After chasing down the UPS guy to get our new TV, he was more than eager to hook 'the girl' up in our room. After 4 hours, he had it mounted, the old TV stored very conveniently in the middle of the living room (he had wanted to set down in the bathroom 'for a few minutes') and was ready to set up our new TV.
He turned it on and after 5 seconds it shut itself off.
For an hour he sat there and turned it on and watched it shut itself off.
He looked like someone just kicked his puppy.
We now, finally, have a new working alphabet-happy TV.
I recently bought David one of those Leap Frog Alphabet refrigerator thingies. When we got home he was so excited to play with his 'lebbers' that I immediately took it out of the box.
It was rather disappointing when 'D' said 'F', 'L' said 'Z', and so on.
David looked at me and just said 'No'.
We tested the next one in the store to make sure it worked.
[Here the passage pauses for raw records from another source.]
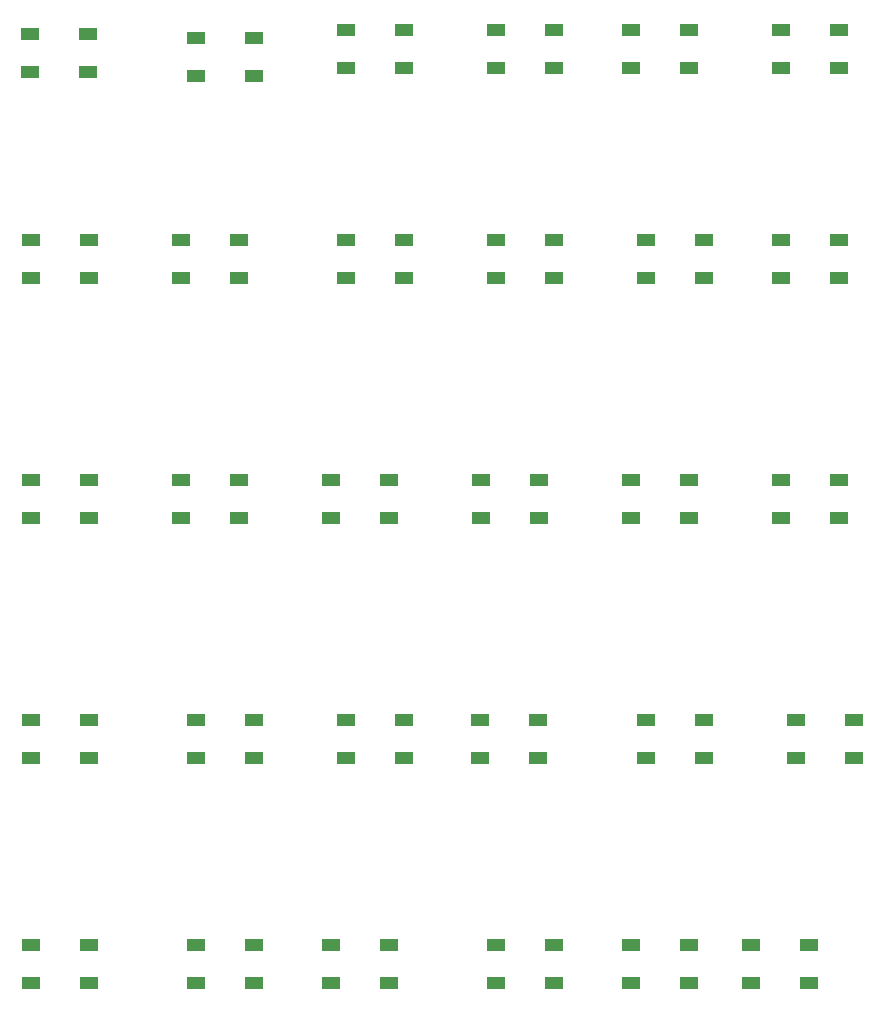
<source format=gbr>
%TF.GenerationSoftware,KiCad,Pcbnew,9.0.7*%
%TF.CreationDate,2026-02-20T03:41:17+09:00*%
%TF.ProjectId,YmmKeyboardMX,596d6d4b-6579-4626-9f61-72644d582e6b,rev?*%
%TF.SameCoordinates,Original*%
%TF.FileFunction,Paste,Top*%
%TF.FilePolarity,Positive*%
%FSLAX46Y46*%
G04 Gerber Fmt 4.6, Leading zero omitted, Abs format (unit mm)*
G04 Created by KiCad (PCBNEW 9.0.7) date 2026-02-20 03:41:17*
%MOMM*%
%LPD*%
G01*
G04 APERTURE LIST*
%ADD10R,1.500000X1.000000*%
G04 APERTURE END LIST*
D10*
%TO.C,D44*%
X133530000Y-76810000D03*
X133530000Y-80010000D03*
X138430000Y-80010000D03*
X138430000Y-76810000D03*
%TD*%
%TO.C,D46*%
X158930000Y-76810000D03*
X158930000Y-80010000D03*
X163830000Y-80010000D03*
X163830000Y-76810000D03*
%TD*%
%TO.C,D49*%
X197030000Y-76810000D03*
X197030000Y-80010000D03*
X201930000Y-80010000D03*
X201930000Y-76810000D03*
%TD*%
%TO.C,D35*%
X172900000Y-38710000D03*
X172900000Y-41910000D03*
X177800000Y-41910000D03*
X177800000Y-38710000D03*
%TD*%
%TO.C,D1*%
X133440000Y-39040000D03*
X133440000Y-42240000D03*
X138340000Y-42240000D03*
X138340000Y-39040000D03*
%TD*%
%TO.C,D56*%
X133530000Y-116180000D03*
X133530000Y-119380000D03*
X138430000Y-119380000D03*
X138430000Y-116180000D03*
%TD*%
%TO.C,D33*%
X147500000Y-39370000D03*
X147500000Y-42570000D03*
X152400000Y-42570000D03*
X152400000Y-39370000D03*
%TD*%
%TO.C,D50*%
X133530000Y-97130000D03*
X133530000Y-100330000D03*
X138430000Y-100330000D03*
X138430000Y-97130000D03*
%TD*%
%TO.C,D48*%
X184330000Y-76810000D03*
X184330000Y-80010000D03*
X189230000Y-80010000D03*
X189230000Y-76810000D03*
%TD*%
%TO.C,D45*%
X146230000Y-76810000D03*
X146230000Y-80010000D03*
X151130000Y-80010000D03*
X151130000Y-76810000D03*
%TD*%
%TO.C,D57*%
X147500000Y-116180000D03*
X147500000Y-119380000D03*
X152400000Y-119380000D03*
X152400000Y-116180000D03*
%TD*%
%TO.C,D34*%
X160200000Y-38710000D03*
X160200000Y-41910000D03*
X165100000Y-41910000D03*
X165100000Y-38710000D03*
%TD*%
%TO.C,D55*%
X198300000Y-97130000D03*
X198300000Y-100330000D03*
X203200000Y-100330000D03*
X203200000Y-97130000D03*
%TD*%
%TO.C,D40*%
X160200000Y-56490000D03*
X160200000Y-59690000D03*
X165100000Y-59690000D03*
X165100000Y-56490000D03*
%TD*%
%TO.C,D54*%
X185600000Y-97130000D03*
X185600000Y-100330000D03*
X190500000Y-100330000D03*
X190500000Y-97130000D03*
%TD*%
%TO.C,D47*%
X171630000Y-76810000D03*
X171630000Y-80010000D03*
X176530000Y-80010000D03*
X176530000Y-76810000D03*
%TD*%
%TO.C,D36*%
X184330000Y-38710000D03*
X184330000Y-41910000D03*
X189230000Y-41910000D03*
X189230000Y-38710000D03*
%TD*%
%TO.C,D60*%
X184330000Y-116180000D03*
X184330000Y-119380000D03*
X189230000Y-119380000D03*
X189230000Y-116180000D03*
%TD*%
%TO.C,D61*%
X194490000Y-116180000D03*
X194490000Y-119380000D03*
X199390000Y-119380000D03*
X199390000Y-116180000D03*
%TD*%
%TO.C,D51*%
X147500000Y-97130000D03*
X147500000Y-100330000D03*
X152400000Y-100330000D03*
X152400000Y-97130000D03*
%TD*%
%TO.C,D41*%
X172900000Y-56490000D03*
X172900000Y-59690000D03*
X177800000Y-59690000D03*
X177800000Y-56490000D03*
%TD*%
%TO.C,D53*%
X171540000Y-97130000D03*
X171540000Y-100330000D03*
X176440000Y-100330000D03*
X176440000Y-97130000D03*
%TD*%
%TO.C,D42*%
X185600000Y-56490000D03*
X185600000Y-59690000D03*
X190500000Y-59690000D03*
X190500000Y-56490000D03*
%TD*%
%TO.C,D52*%
X160200000Y-97130000D03*
X160200000Y-100330000D03*
X165100000Y-100330000D03*
X165100000Y-97130000D03*
%TD*%
%TO.C,D58*%
X158930000Y-116180000D03*
X158930000Y-119380000D03*
X163830000Y-119380000D03*
X163830000Y-116180000D03*
%TD*%
%TO.C,D59*%
X172900000Y-116180000D03*
X172900000Y-119380000D03*
X177800000Y-119380000D03*
X177800000Y-116180000D03*
%TD*%
%TO.C,D37*%
X197030000Y-38710000D03*
X197030000Y-41910000D03*
X201930000Y-41910000D03*
X201930000Y-38710000D03*
%TD*%
%TO.C,D43*%
X197030000Y-56490000D03*
X197030000Y-59690000D03*
X201930000Y-59690000D03*
X201930000Y-56490000D03*
%TD*%
%TO.C,D38*%
X133530000Y-56490000D03*
X133530000Y-59690000D03*
X138430000Y-59690000D03*
X138430000Y-56490000D03*
%TD*%
%TO.C,D39*%
X146230000Y-56490000D03*
X146230000Y-59690000D03*
X151130000Y-59690000D03*
X151130000Y-56490000D03*
%TD*%
M02*

</source>
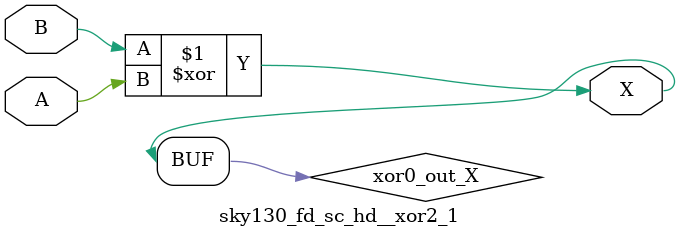
<source format=v>
/*
 * Copyright 2020 The SkyWater PDK Authors
 *
 * Licensed under the Apache License, Version 2.0 (the "License");
 * you may not use this file except in compliance with the License.
 * You may obtain a copy of the License at
 *
 *     https://www.apache.org/licenses/LICENSE-2.0
 *
 * Unless required by applicable law or agreed to in writing, software
 * distributed under the License is distributed on an "AS IS" BASIS,
 * WITHOUT WARRANTIES OR CONDITIONS OF ANY KIND, either express or implied.
 * See the License for the specific language governing permissions and
 * limitations under the License.
 *
 * SPDX-License-Identifier: Apache-2.0
*/


`ifndef SKY130_FD_SC_HD__XOR2_1_FUNCTIONAL_V
`define SKY130_FD_SC_HD__XOR2_1_FUNCTIONAL_V

/**
 * xor2: 2-input exclusive OR.
 *
 *       X = A ^ B
 *
 * Verilog simulation functional model.
 */

`timescale 1ns / 1ps
`default_nettype none

`celldefine
module sky130_fd_sc_hd__xor2_1 (
    X,
    A,
    B
);

    // Module ports
    output X;
    input  A;
    input  B;

    // Local signals
    wire xor0_out_X;

    //  Name  Output      Other arguments
    xor xor0 (xor0_out_X, B, A           );
    buf buf0 (X         , xor0_out_X     );

endmodule
`endcelldefine

`default_nettype wire
`endif  // SKY130_FD_SC_HD__XOR2_1_FUNCTIONAL_V

</source>
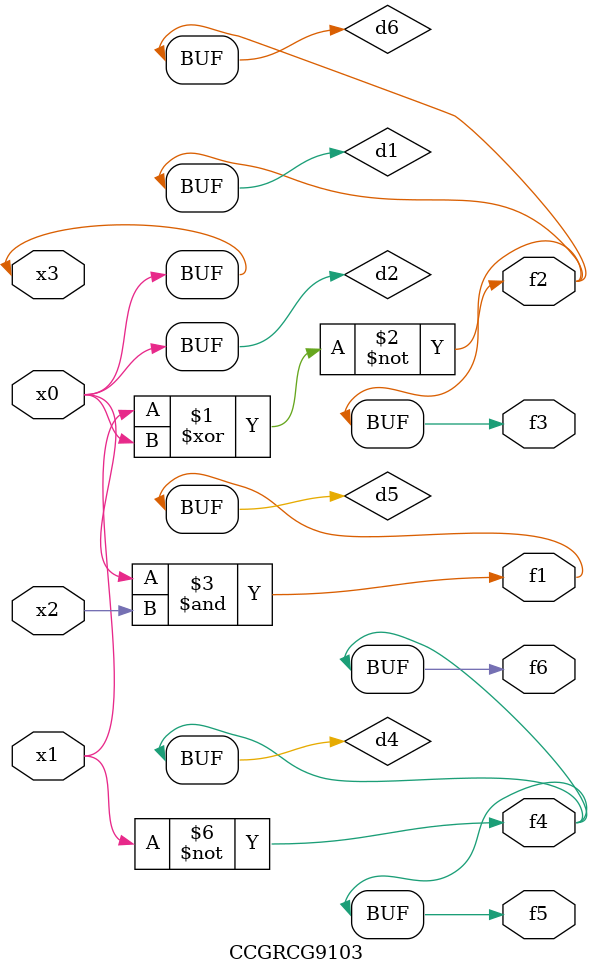
<source format=v>
module CCGRCG9103(
	input x0, x1, x2, x3,
	output f1, f2, f3, f4, f5, f6
);

	wire d1, d2, d3, d4, d5, d6;

	xnor (d1, x1, x3);
	buf (d2, x0, x3);
	nand (d3, x0, x2);
	not (d4, x1);
	nand (d5, d3);
	or (d6, d1);
	assign f1 = d5;
	assign f2 = d6;
	assign f3 = d6;
	assign f4 = d4;
	assign f5 = d4;
	assign f6 = d4;
endmodule

</source>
I was tempted to keep the broken one because I thought it was pretty damn funny but then I thought about David's first day of kindergarten and thought.... maybe not so much.
In 3 years we've been through 4 treadmills. It's not like they get hard use or that they are some cheap model, it's just that we seem to be magnets for the defective and broken.
I know that when we go to rent movies, we'll get at least one out of the 3 we always rent that will be scratched and end up skipping over the good parts.
I think it's just a given for us that we will know every crack in the counter at the customer service desks of many stores.
It never bothered me until I realized that I was doing it with my pregnancies too.
Because even though things have been going well enough (OK, by the standards of my last successful pregnancy which is to say, freaky but hanging in there), even though there is a heartbeat, even though I know I can feel this baby move? I don't trust it.
Even as he or she is doing flips on my bladder and pressing it's little body against my abdomen so that there is no doubt that they are alright, I don't believe it. I list all the other things it could be. Gas. Wishful thinking. A mental breakdown. Alien possession.
And I hate that. I wish I could believe it. I wish I could picture us a family of 5 and know that that is what we will be in a few months.
But I can't.

Tuesday, March 06, 2007


Several years ago I came across this site and have wasted many an hour laughing and groaning at every update. In the current update, though I will not tell you which one, is my own brief tale. One that is further cause for why my sister and I have such difficulty in getting along.

My appointment was cancelled this morning so I have to wait until Thursday to discuss the vertigo/migraines/maddeningly itchy legs. In the meantime, I can feel this little spawn moving and rolling.
David has taken to kissing my belly and talking to the baby. He has offered to take my belly skating and the baby can come too if she wants. He has also requested a sister, not a brother, though I believe that his older sister may have put him up to it.

Thursday morning I will be meeting with a team at Bre's school to get the results of her testing. It seems an odd thing but, I am praying that there is something. Because if there is nothing wrong with her, then what will happen to her? At the rate she's going in her education, I am afraid to contemplate that thought much further.

Thursday, March 01, 2007


You know that feeling where you are just absolutely certain that there is something very, very wrong with you? OK, I know there's something wrong with me but that's not what I'm talking about.
I'm referring to my desperate need to scratch the skin off my legs every night because the itching is just that intense. Or the massive throbbing headaches that come on with no warning. And mostly the vertigo.
Dizzy is nothing. Dizzy is a really fast teacup ride and if you just lay down and close your eyes it will all go away.
Vertigo is finding yourself curled into a ball on your bathroom floor because you think if you could just make the room stop long enough to pick your head up off the floor you may throw up. Vertigo is closing your eyes and free-falling ass over ears; spinning completely out of control and there is no end in sight.
And when it passes?
I long for morning sickness.
Doctor's appointment Tuesday if I can hang in that long.